→ Activity
List all lines of the data that include the string "page".

→ Input
/---

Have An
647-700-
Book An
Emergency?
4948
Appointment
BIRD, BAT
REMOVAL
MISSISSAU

\---
/---

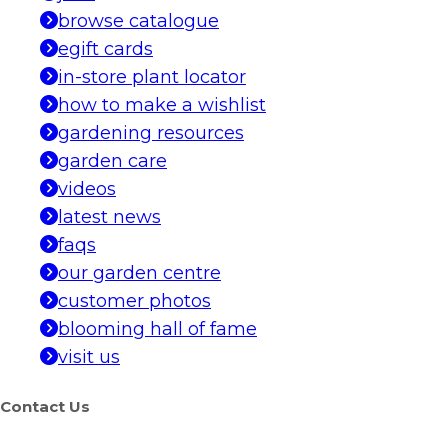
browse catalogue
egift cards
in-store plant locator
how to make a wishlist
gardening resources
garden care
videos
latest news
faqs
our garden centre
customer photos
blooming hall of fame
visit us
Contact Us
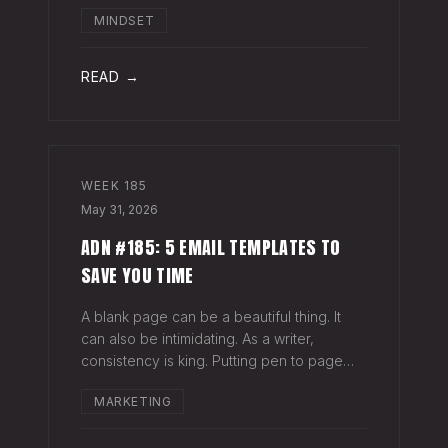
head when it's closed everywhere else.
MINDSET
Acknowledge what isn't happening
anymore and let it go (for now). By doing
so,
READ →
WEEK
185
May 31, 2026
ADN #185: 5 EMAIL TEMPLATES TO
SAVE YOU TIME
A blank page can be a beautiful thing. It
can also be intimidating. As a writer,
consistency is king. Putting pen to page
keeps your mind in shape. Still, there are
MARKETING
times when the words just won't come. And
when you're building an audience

\---

→ Answer
A blank page can be a beautiful thing. It
consistency is king. Putting pen to page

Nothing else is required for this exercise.